So, from the sounds of that it's not necessary to have the additional cable, but is an added step for additional safety.


----------



## redbug (Mar 10, 2011)

that is their out clause.. if the battery explodes and you didn't have the extra cable they will claim you failed to follow the instructions


----------



## rusty.hook (Mar 11, 2011)

I just use an on board 6amp battery charger that stays in my boat. Its hooked up to the trolling motor battery all the time, I just back the boat in the stall, grab the plug on the charger and plug it in to my extension cord, and that's it. When the green light comes on, its charged. It is all sealed. Mine is made by Motor Guide, I bought it off Ebay.


----------



## Mpd165 (Mar 12, 2011)

Well, now I have to get a new battery. After being on the charger for about 24 hours I went out in the garage and found a puddle all around the battery, so obviously it's bad and leaking. It was a free battery that came with the boat, so it's no loss. I just means I have to go shopping for something else.


----------



## gmoney (Mar 12, 2011)

Mpd165 said:


> Well, now I have to get a new battery. After being on the charger for about 24 hours I went out in the garage and found a puddle all around the battery, so obviously it's bad and leaking. It was a free battery that came with the boat, so it's no loss. I just means I have to go shopping for something else.

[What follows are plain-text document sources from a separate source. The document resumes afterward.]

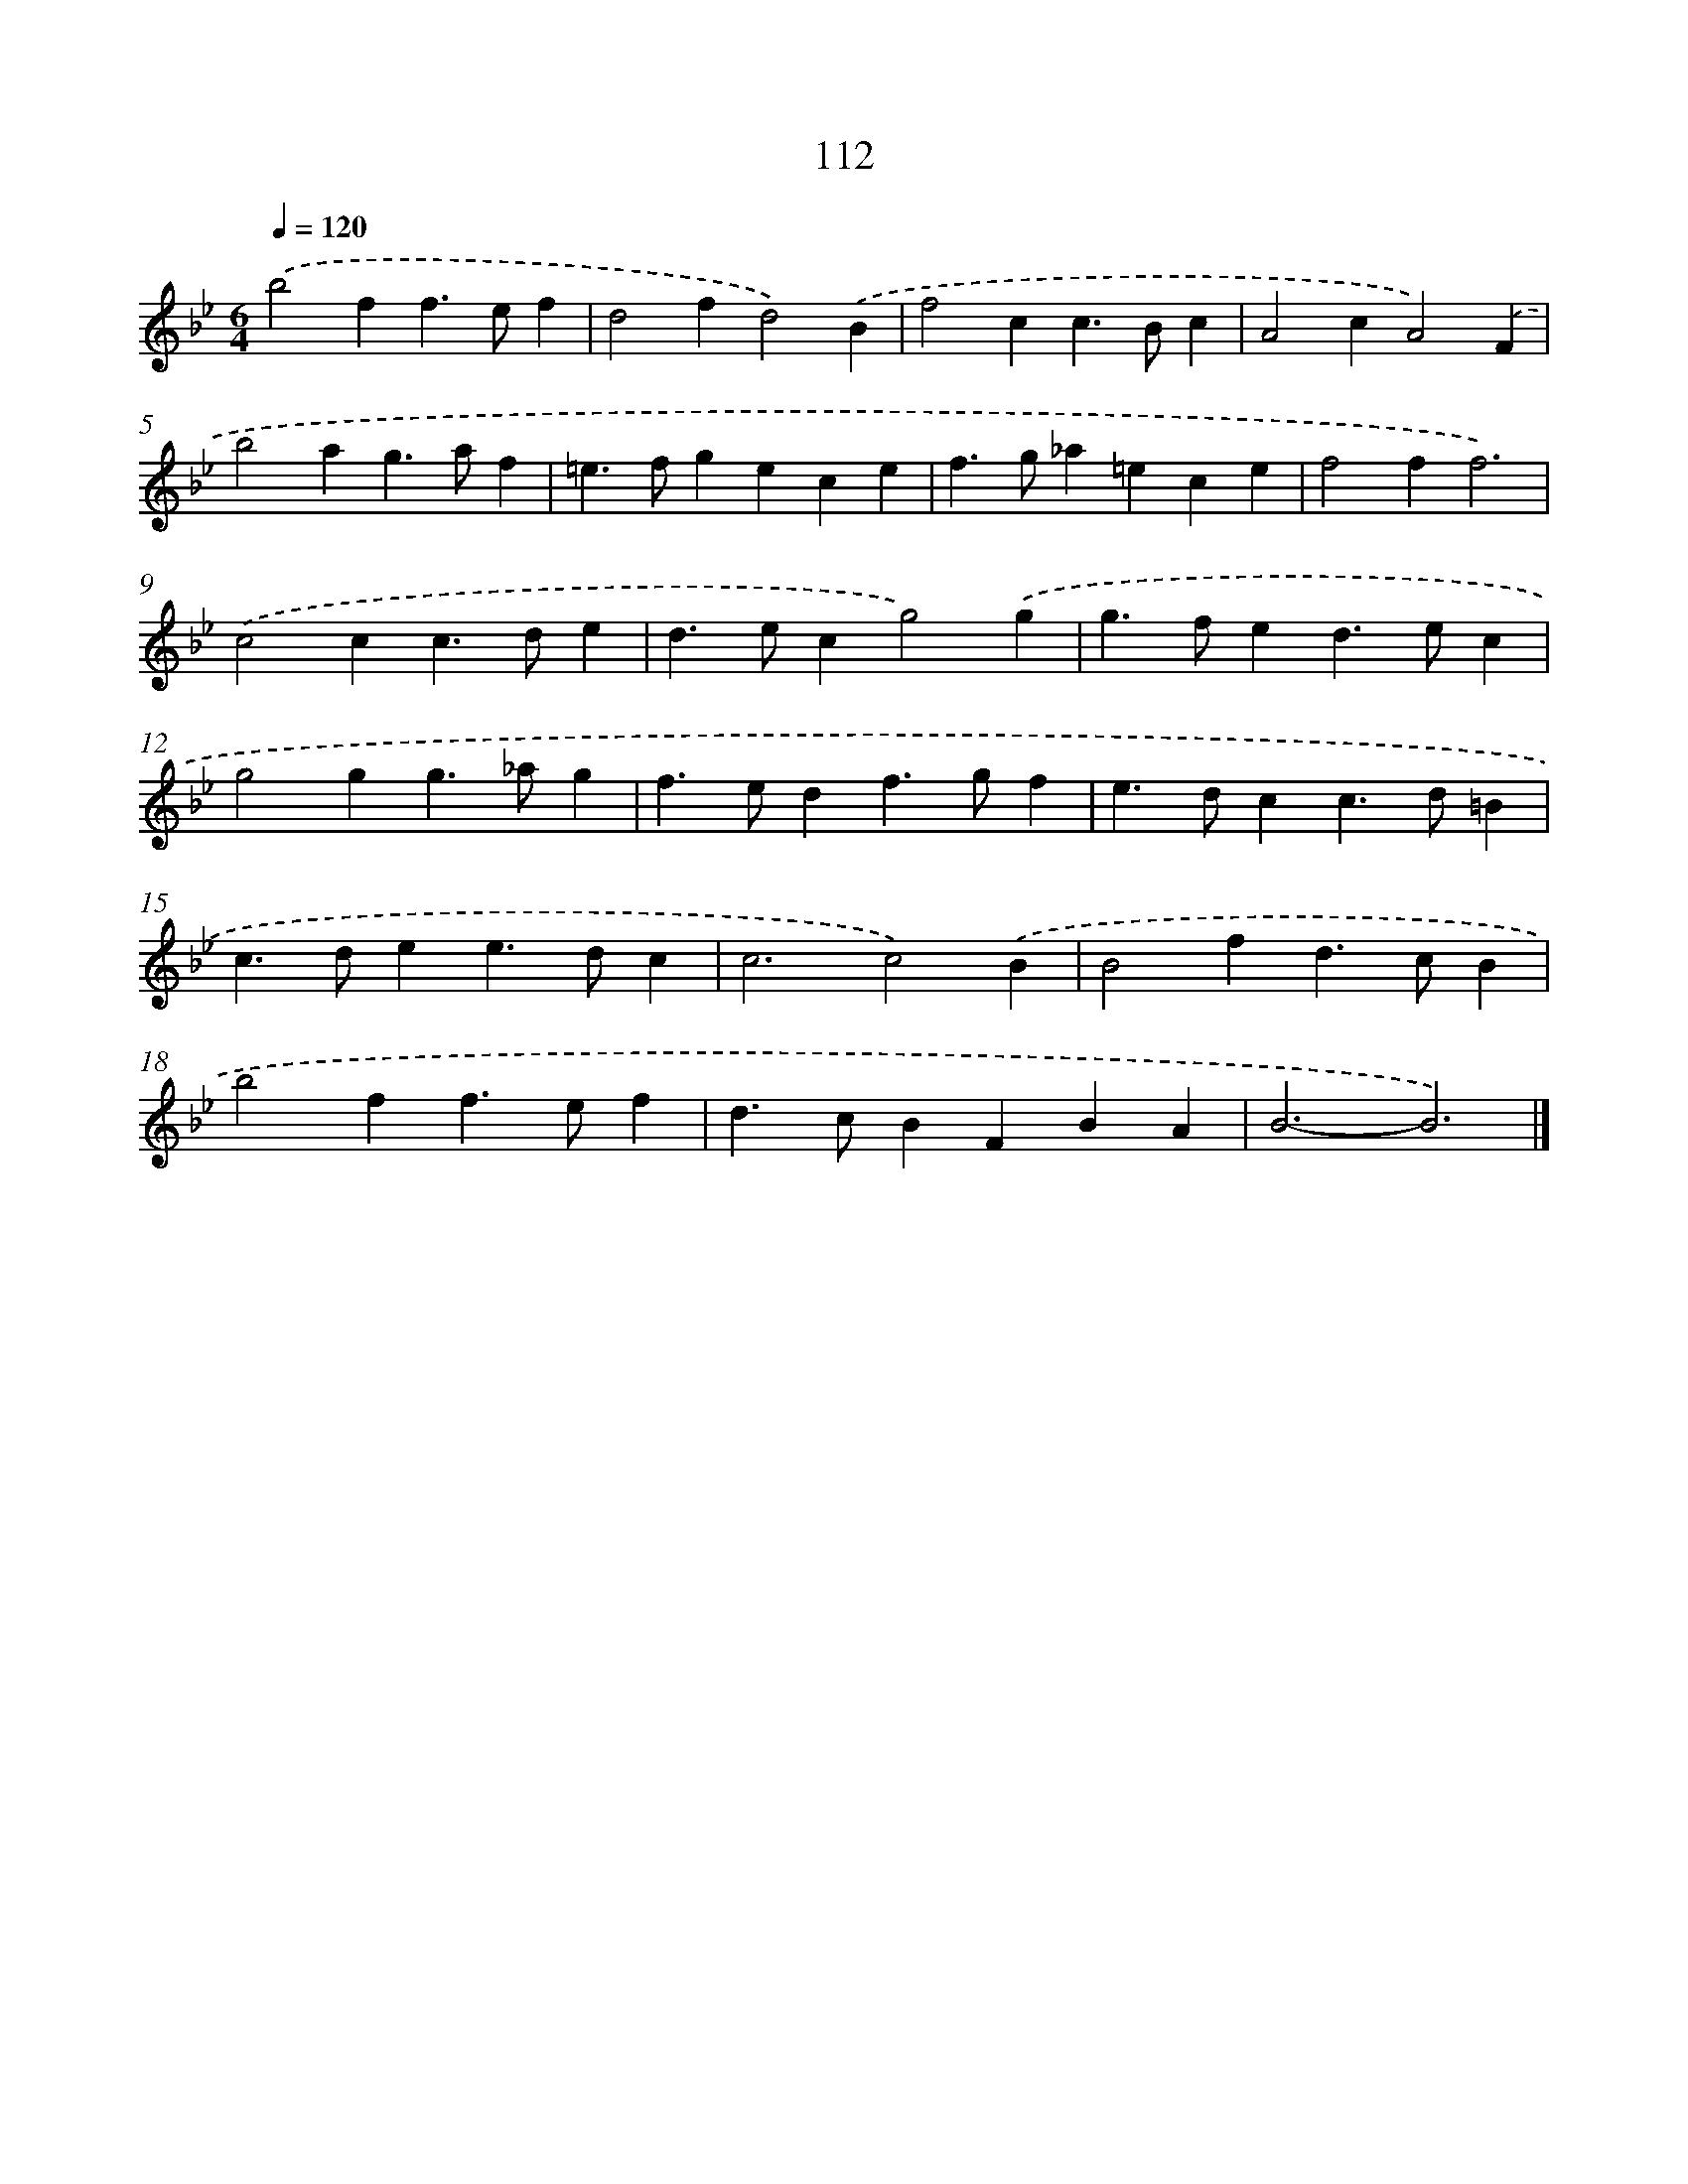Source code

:X: 11427
T: 112
%%abc-version 2.0
%%abcx-abcm2ps-target-version 5.9.1 (29 Sep 2008)
%%abc-creator hum2abc beta
%%abcx-conversion-date 2018/11/01 14:37:15
%%humdrum-veritas 4076513211
%%humdrum-veritas-data 819631285
%%continueall 1
%%barnumbers 0
L: 1/4
M: 6/4
Q: 1/4=120
K: Bb clef=treble
.('b2ff>ef |
d2fd2).('B |
f2cc>Bc |
A2cA2).('F |
b2ag>af |
=e>fgece |
f>g_a=ece |
f2ff3) |
.('c2cc>de |
d>ecg2).('g |
g>fed>ec |
g2gg>_ag |
f>edf>gf |
e>dcc>d=B |
c>dee>dc |
c3c2).('B |
B2fd>cB |
b2ff>ef |
d>cBFBA |
B3-B3) |]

WOW, be cafeful with that puddle around the battery. It's most likely sulfuric acid if it came from inside of the battery, it will eat through everything! I would suggest neutralizing the acid with a lot of baking soda before trying to remove the battery and clean up the spill.

The voltage regulator went on my dads car once and so the battery overcharged and boiled the acid causing it to leak out. This acid rusted everything around the battery very quickly, it was a mess.


----------



## Mpd165 (Mar 12, 2011)

gmoney said:


> Mpd165 said:
> 
> 
> > Well, now I have to get a new battery. After being on the charger for about 24 hours I went out in the garage and found a puddle all around the battery, so obviously it's bad and leaking. It was a free battery that came with the boat, so it's no loss. I just means I have to go shopping for something else.
> ...



Thanks for the advice. Luckly I had the battery sitting on the concrete garage floor with nothing around, so the only thing affected is the concrete floor. I used some shop towels to mop up as much as possible and put down some kitty litter to soak up what was left. tomorrow after it's had a chance to soak in and i get off work i'll sweep it up and dispose of it. I'm hoping it was a faulty battery and not charger since I just got the charger and this was the first time it has been used. I dont know how old the battery is, but if I guessed at least 5 years I dont think I would be off. I wasnt even sure if the batter would hold a charge, but wanted to try it before I went out and bought another one. Since the indicator lights on the charger said it was hooked up properly and charging I just left it on there waiting for it to show a full charge, until I found my puddle today.


----------



## gmoney (Mar 12, 2011)

I would take the battery in to a store that will test it for free. Their test should show you if the battery is bad or if it's the charger. If it's the first time using the charger and it's bad, you can probably return it. It should have some type of warranty


----------



## Diesel Dan (Mar 17, 2011)

I don't understand why they would not tell you to hook up the battery and then plug in the charger. That is how I do mine and it works good. There may be a reason that they don't want you to do that, I don't know. Also, there has been countless opinions on placing a battery dirrectlly on concrete. I have heard that you can and I've heard that you can't. I have heard that the newer batteries don't matter. I being a poor man with poor ways don't care to find out the hard way so I always put a battery on a wood board when setting it on the floor. I'll let some of the more wealthy guys experiment with that.


----------